Reproduce every record below word for word and include no pictures.

── TASK INPUTS

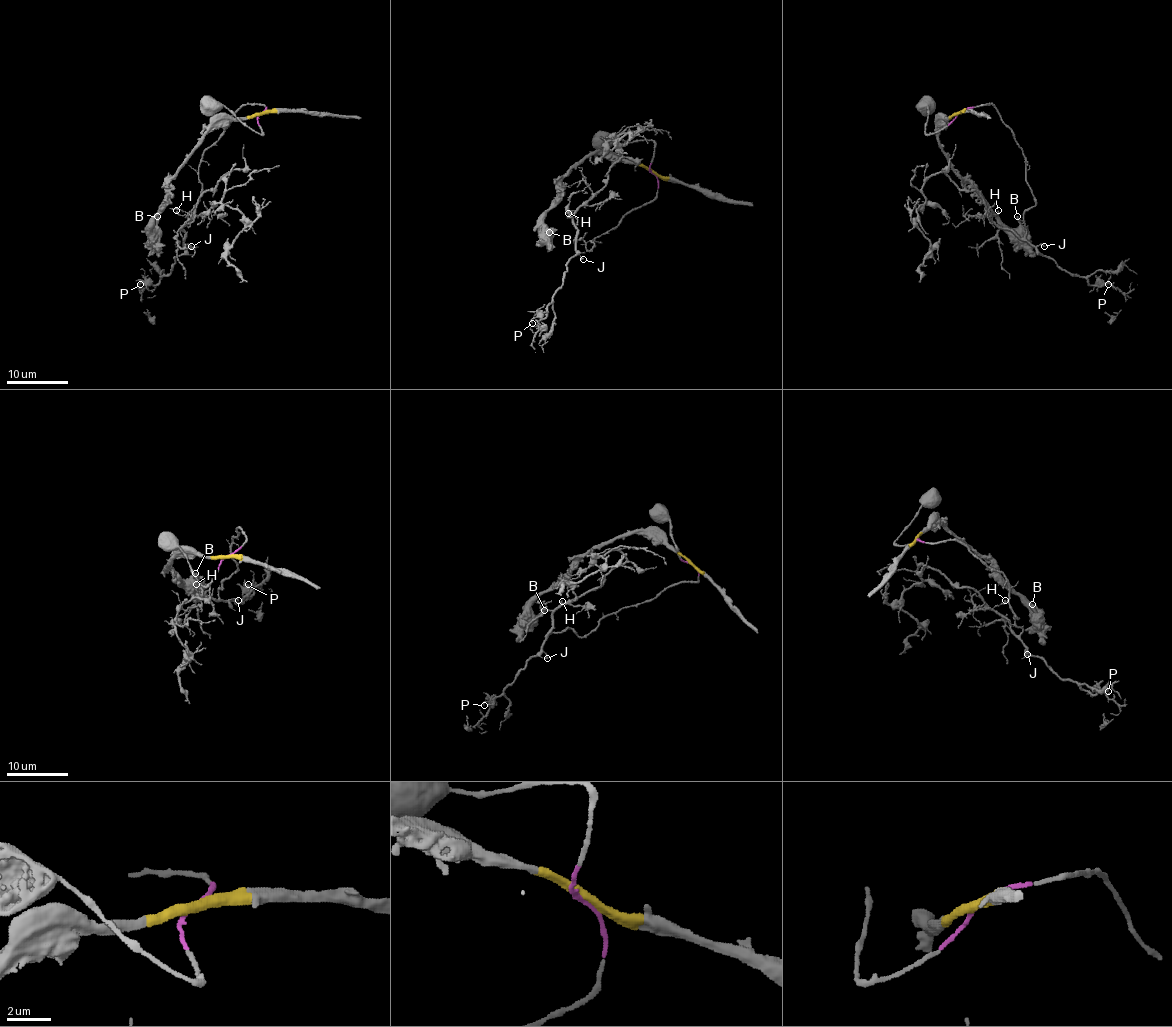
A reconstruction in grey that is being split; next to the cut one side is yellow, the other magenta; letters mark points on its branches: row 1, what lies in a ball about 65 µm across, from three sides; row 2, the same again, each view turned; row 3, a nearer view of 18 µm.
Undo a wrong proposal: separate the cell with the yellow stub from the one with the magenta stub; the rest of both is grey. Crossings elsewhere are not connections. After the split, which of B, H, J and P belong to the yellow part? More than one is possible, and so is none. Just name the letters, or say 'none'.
B

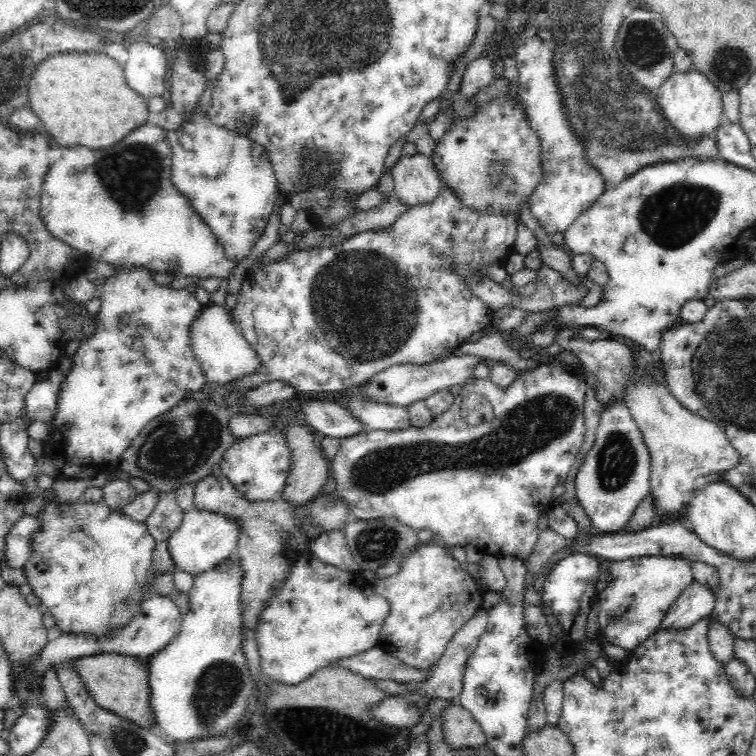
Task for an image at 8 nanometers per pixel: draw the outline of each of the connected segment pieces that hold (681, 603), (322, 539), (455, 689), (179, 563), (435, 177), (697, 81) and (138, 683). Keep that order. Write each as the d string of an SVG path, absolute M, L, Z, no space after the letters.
M695 581L684 588L684 592L670 606L666 616L660 621L659 630L684 629L695 621L710 618L714 605L713 589Z
M342 531L320 532L316 538L307 541L307 543L309 545L308 554L314 554L314 557L325 562L326 565L333 565L351 573L361 573L359 565L351 554L345 533Z
M481 609L476 612L475 616L472 616L468 622L458 632L452 636L452 640L446 646L444 654L440 657L440 660L431 667L431 673L424 679L418 682L401 683L395 680L376 680L372 679L372 682L376 683L378 689L384 691L388 696L394 693L405 693L406 691L418 691L422 696L426 696L428 700L437 698L446 701L457 700L462 687L462 670L466 668L466 660L478 644L480 635L487 628L487 611Z
M195 509L183 512L183 520L167 540L167 547L170 557L174 559L174 567L195 576L196 573L220 566L230 558L236 552L238 537L239 528L233 518Z
M421 153L400 156L392 167L392 175L393 194L409 207L430 201L443 184L432 161Z
M686 69L686 72L674 72L662 87L656 92L659 107L662 112L668 116L670 124L677 132L684 137L696 136L714 136L714 132L718 126L723 114L722 94L718 91L717 86L706 78L698 69L691 72Z
M102 653L76 659L73 666L98 707L108 709L140 727L154 729L157 726L156 713L152 709L153 695L149 687L147 663L144 660L130 655Z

────

**TASK SOLUTION**:
A reconstruction in grey that is being split; next to the cut one side is yellow, the other magenta; letters mark points on its branches: row 1, what lies in a ball about 65 µm across, from three sides; row 2, the same again, each view turned; row 3, a nearer view of 18 µm.
Undo a wrong proposal: separate the cell with the yellow stub from the one with the magenta stub; the rest of both is grey. Crossings elsewhere are not connections. After the split, which of B, H, J and P belong to the yellow part? More than one is possible, and so is none. Just name the letters, or say 'none'.
B

Task for an image at 8 nanometers per pixel: draw the outline of each of the connected segment pieces that hold (681, 603), (322, 539), (455, 689), (179, 563), (435, 177), (697, 81) and (138, 683). Keep that order. Write each as the d string of an SVG path, absolute M, L, Z, no space after the letters.
M695 581L684 588L684 592L670 606L666 616L660 621L659 630L684 629L695 621L710 618L714 605L713 589Z
M342 531L320 532L316 538L307 541L307 543L309 545L308 554L314 554L314 557L325 562L326 565L333 565L351 573L361 573L359 565L351 554L345 533Z
M481 609L476 612L475 616L472 616L468 622L458 632L452 636L452 640L446 646L444 654L440 657L440 660L431 667L431 673L424 679L418 682L401 683L395 680L376 680L372 679L372 682L376 683L378 689L384 691L388 696L394 693L405 693L406 691L418 691L422 696L426 696L428 700L437 698L446 701L457 700L462 687L462 670L466 668L466 660L478 644L480 635L487 628L487 611Z
M195 509L183 512L183 520L167 540L167 547L170 557L174 559L174 567L195 576L196 573L220 566L230 558L236 552L238 537L239 528L233 518Z
M421 153L400 156L392 167L392 175L393 194L409 207L430 201L443 184L432 161Z
M686 69L686 72L674 72L662 87L656 92L659 107L662 112L668 116L670 124L677 132L684 137L696 136L714 136L714 132L718 126L723 114L722 94L718 91L717 86L706 78L698 69L691 72Z
M102 653L76 659L73 666L98 707L108 709L140 727L154 729L157 726L156 713L152 709L153 695L149 687L147 663L144 660L130 655Z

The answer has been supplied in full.